Wednesday, June 06, 2012

Review - Prometheus


The world doesn't really need a prequel to Alien and, to be honest, Prometheus doesn't really need to be a prequel to Alien. Ridley Scott's return to the series he began with his classic 1979 film would probably work much better as a standalone feature, but as few studios fancy financing an original science-fiction blockbuster these days, we instead have a picture aimed at awkwardly shading in gaps that are surely better left unfilled. Many fans may be breathlessly excited about Scott's explanation of the mysterious "Space Jockey" creature whose remains were glimpsed in Alien, but surely the tantalising sense of the unknown was one of the most attractive things about it?

As a result, Prometheus feels like a film that doesn't really know what story it wants to tell, and it ends up saying nothing of value. Watching this picture crumble into incoherence in its second hour is an extraordinarily deflating experience, because the film begins promisingly and excitingly. Archaeologist couple Elizabeth Shaw (Noomi Rapace) and Charlie Holloway (Logan Marshall-Green) discover cave paintings in 2089 that are mirrored in numerous cave paintings and carvings unearthed across the globe. These images are read as a message or an invitation from the "engineers," an alien race understood to have created life on this planet, and so a team of scientists and mercenaries is recruited to answer their call.

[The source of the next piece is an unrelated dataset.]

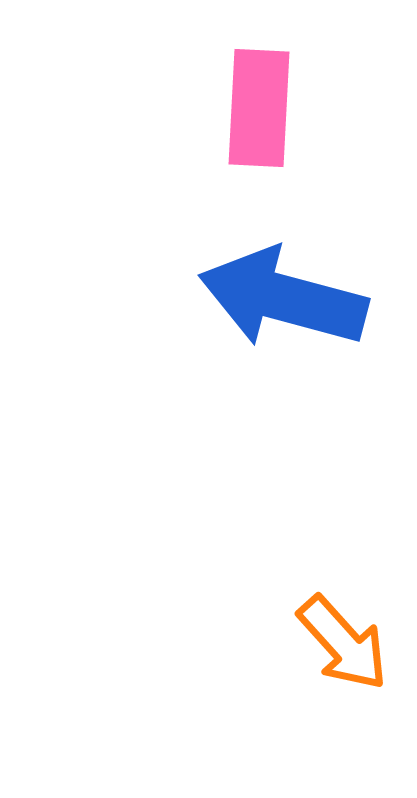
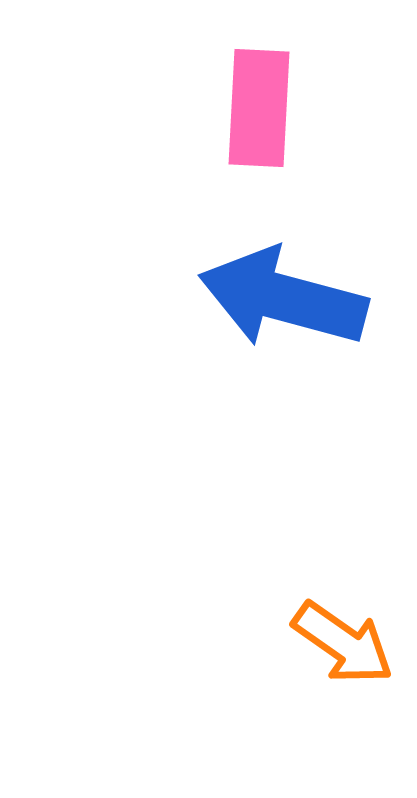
orange arrow: rotated 13 degrees counterclockwise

However, If you think Prometheus is going to be a blockbuster of ideas, a mainstream film that will dare to explore such lofty notions as the genesis of mankind and the existence of God, then let me check your excitement right now. By its second half, Prometheus has descended into an increasingly dispiriting series of gruesome encounters and chases through corridors, with all signs of intelligent life having long been lost, presumably down one of the numerous holes that litter the plot.

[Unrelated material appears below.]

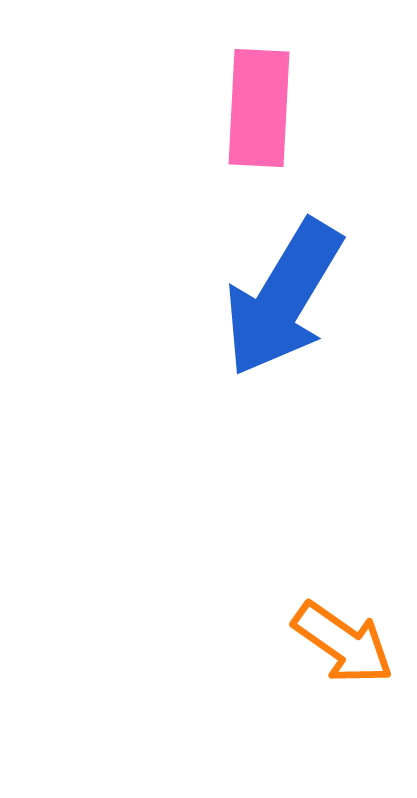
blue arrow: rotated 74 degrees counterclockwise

It's hard to fully express how poor the screenplay provided by Jon Spaihts and Damon Lindelof is. Simple, straightforward characterisation is no crime in movies like this – indeed, both Scott's original film and James Cameron's Aliens succeed by giving us just enough info on the players involved – but there's an astonishing crudeness and lack of consistency in these characters. The nominal lead is Shaw, who grapples with her own faith (signified by the crucifix she wears) and who we know is unable to have children – we know this because she drops it into conversation with laughable bluntness, simultaneously setting up a later event that we can see coming from miles away.

The film's characters only ever behave in the way the screenplay requires them to, even if it contradicts their nature; one minute, wimpy biologist Millburn (Rafe Spall) is running from the very idea of an alien life form, the next minute he is cooing at a snakelike creature as if it was a kitten. As various characters meet their predictably nasty deaths, none of it matters because none of them felt real in the first place. It's all a bit rough on the talented cast Scott has assembled. Michael Fassbender (the obligatory android), Charlize Theron (the icy onboard corporate presence) and Idris Elba (the devil-may-care captain) all bring a welcome sly wit and confidence to the film that partly makes up for Rapace and Marshall-Green's inability to do anything with their own characters.

But perhaps the most striking thing about Prometheus is how rushed it all feels. The film never takes a moment to breathe, there is no attempt made to slowly build an authentic sense of tension and drama, and this couldn't feel more at odds with the picture Scott is trying to draw a link with. Alien and Aliens are wonderful slow-burn pictures, films that allows us ample time to anticipate something awful happening long before it actually does, but in Prometheus everything feels forced and unsure of itself. The blaring musical score tries to direct our emotions as the action on screen fails to do so, and while the film exists on a much bigger scale than Alien did (Scott delights in sharing the planet's imposing landscape and the undeniably fine production design) it paradoxically feels so much smaller and less significant. Ridley Scott still knows how to enthral viewers with his keen visual sense (crappy 3D aside) and he can still stage a bloody death with icky effectiveness, but he is a shallow director and he is unable to elevate a terrible script through his own storytelling skills. I'm sure many people out there will be debating Prometheus and speculatively filling in the gaps in the story, but that's something the filmmakers should have taken the care to do for themselves, and I'm not really sure it's worth the effort.